SUPPLIED RECORDS →

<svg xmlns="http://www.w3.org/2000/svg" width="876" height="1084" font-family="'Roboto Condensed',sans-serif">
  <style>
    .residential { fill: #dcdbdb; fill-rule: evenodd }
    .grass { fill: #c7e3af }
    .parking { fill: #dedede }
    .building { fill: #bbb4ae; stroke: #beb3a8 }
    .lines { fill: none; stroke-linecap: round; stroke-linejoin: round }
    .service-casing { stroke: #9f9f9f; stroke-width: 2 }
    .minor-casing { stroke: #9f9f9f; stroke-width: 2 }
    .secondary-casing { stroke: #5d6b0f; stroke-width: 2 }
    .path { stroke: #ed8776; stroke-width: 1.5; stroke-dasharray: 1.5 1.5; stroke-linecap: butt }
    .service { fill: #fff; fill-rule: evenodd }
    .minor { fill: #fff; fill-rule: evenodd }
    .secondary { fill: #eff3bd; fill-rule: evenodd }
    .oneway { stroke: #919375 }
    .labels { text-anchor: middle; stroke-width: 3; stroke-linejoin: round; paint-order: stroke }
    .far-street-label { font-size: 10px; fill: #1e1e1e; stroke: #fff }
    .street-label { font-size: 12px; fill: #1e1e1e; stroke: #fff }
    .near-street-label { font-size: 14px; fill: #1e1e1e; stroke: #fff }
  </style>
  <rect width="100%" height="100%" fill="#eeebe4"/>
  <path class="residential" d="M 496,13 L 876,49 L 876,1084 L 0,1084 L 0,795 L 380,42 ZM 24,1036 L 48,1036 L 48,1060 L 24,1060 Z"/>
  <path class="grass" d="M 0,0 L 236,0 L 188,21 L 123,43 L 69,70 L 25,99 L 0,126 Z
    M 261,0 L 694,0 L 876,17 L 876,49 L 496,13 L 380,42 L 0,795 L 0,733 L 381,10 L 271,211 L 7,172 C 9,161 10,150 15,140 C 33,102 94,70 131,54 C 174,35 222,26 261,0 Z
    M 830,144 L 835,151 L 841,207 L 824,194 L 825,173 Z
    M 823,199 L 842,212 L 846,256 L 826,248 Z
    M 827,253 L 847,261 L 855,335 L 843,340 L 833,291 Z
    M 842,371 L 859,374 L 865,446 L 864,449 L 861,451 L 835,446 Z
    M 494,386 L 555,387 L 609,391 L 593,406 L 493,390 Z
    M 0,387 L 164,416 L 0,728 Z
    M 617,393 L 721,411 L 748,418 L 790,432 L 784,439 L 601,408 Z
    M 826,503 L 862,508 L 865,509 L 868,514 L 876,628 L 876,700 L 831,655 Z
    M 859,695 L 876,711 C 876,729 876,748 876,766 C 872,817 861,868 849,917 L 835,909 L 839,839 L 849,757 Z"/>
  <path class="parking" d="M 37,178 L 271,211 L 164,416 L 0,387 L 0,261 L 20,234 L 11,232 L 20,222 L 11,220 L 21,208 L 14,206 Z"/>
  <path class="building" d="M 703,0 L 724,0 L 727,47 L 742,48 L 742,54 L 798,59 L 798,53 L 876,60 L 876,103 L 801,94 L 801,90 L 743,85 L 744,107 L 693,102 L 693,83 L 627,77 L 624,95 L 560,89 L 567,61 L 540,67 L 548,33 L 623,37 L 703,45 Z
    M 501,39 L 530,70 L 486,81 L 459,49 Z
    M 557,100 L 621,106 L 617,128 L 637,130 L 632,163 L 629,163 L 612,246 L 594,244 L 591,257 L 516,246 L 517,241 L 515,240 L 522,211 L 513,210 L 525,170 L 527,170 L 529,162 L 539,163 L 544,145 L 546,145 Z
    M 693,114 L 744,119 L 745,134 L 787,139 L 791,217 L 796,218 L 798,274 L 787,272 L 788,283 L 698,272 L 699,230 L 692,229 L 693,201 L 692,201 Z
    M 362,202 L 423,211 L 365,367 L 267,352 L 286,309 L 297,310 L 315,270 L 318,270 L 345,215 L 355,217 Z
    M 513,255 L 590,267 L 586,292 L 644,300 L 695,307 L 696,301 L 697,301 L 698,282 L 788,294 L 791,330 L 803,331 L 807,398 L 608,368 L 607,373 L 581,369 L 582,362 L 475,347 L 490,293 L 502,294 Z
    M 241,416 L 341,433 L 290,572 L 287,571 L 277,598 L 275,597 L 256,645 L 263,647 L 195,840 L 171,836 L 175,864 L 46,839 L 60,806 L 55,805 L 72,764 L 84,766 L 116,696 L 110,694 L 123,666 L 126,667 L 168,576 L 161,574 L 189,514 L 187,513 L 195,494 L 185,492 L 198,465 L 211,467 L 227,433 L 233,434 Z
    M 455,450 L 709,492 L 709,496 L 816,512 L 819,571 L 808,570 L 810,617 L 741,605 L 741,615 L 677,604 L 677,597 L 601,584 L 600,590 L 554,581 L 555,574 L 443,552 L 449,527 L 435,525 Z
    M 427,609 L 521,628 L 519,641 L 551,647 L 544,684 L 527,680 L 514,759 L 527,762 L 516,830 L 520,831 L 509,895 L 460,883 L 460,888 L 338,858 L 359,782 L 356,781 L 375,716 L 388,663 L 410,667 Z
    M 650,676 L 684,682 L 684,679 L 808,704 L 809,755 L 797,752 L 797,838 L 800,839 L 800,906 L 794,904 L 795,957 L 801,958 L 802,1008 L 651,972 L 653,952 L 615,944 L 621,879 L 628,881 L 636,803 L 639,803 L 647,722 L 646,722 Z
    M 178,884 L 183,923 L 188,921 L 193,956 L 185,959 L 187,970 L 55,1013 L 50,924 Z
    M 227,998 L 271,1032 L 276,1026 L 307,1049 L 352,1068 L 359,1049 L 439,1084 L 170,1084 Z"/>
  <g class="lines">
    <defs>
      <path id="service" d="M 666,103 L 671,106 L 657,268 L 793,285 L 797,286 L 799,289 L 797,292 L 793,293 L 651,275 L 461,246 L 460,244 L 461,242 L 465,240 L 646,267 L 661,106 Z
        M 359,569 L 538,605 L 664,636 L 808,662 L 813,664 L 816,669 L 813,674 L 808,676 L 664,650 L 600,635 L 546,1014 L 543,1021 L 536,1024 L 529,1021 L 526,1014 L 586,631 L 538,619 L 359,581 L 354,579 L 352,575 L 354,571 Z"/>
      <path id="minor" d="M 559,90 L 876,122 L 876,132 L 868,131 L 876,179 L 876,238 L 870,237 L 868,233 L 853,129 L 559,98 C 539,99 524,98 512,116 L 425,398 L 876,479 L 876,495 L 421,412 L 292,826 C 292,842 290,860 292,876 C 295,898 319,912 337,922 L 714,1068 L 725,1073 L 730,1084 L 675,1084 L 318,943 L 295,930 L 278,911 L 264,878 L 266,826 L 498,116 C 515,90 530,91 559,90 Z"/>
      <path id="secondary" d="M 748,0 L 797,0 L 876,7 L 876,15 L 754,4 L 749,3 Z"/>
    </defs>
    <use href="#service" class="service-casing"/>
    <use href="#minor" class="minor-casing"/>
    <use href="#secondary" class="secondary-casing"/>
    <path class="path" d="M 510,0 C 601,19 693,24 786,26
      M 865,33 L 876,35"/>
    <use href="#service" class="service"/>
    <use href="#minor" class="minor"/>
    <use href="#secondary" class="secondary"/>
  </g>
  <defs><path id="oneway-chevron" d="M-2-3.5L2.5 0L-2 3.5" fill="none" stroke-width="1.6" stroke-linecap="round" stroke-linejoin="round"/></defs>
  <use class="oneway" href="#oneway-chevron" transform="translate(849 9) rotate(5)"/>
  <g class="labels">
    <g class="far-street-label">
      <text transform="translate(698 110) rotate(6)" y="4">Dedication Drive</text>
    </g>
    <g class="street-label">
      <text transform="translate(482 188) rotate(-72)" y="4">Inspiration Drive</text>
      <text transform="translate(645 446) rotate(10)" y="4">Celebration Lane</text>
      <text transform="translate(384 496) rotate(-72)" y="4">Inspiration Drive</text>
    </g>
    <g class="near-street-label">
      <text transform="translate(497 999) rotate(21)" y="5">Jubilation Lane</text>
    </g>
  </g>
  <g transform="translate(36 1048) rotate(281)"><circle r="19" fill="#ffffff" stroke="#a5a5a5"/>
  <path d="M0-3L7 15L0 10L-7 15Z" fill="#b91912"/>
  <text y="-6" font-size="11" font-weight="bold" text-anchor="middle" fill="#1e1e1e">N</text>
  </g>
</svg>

WHAT YOU WILL DO → Please return the lines above that run from the line containing "#eff3bd; fill-rule: evenodd" to the line containing "M 261,0 L 694,0", inclusive, exactly and with no other lines.

RESPONSE AREA →
    .secondary { fill: #eff3bd; fill-rule: evenodd }
    .oneway { stroke: #919375 }
    .labels { text-anchor: middle; stroke-width: 3; stroke-linejoin: round; paint-order: stroke }
    .far-street-label { font-size: 10px; fill: #1e1e1e; stroke: #fff }
    .street-label { font-size: 12px; fill: #1e1e1e; stroke: #fff }
    .near-street-label { font-size: 14px; fill: #1e1e1e; stroke: #fff }
  </style>
  <rect width="100%" height="100%" fill="#eeebe4"/>
  <path class="residential" d="M 496,13 L 876,49 L 876,1084 L 0,1084 L 0,795 L 380,42 ZM 24,1036 L 48,1036 L 48,1060 L 24,1060 Z"/>
  <path class="grass" d="M 0,0 L 236,0 L 188,21 L 123,43 L 69,70 L 25,99 L 0,126 Z
    M 261,0 L 694,0 L 876,17 L 876,49 L 496,13 L 380,42 L 0,795 L 0,733 L 381,10 L 271,211 L 7,172 C 9,161 10,150 15,140 C 33,102 94,70 131,54 C 174,35 222,26 261,0 Z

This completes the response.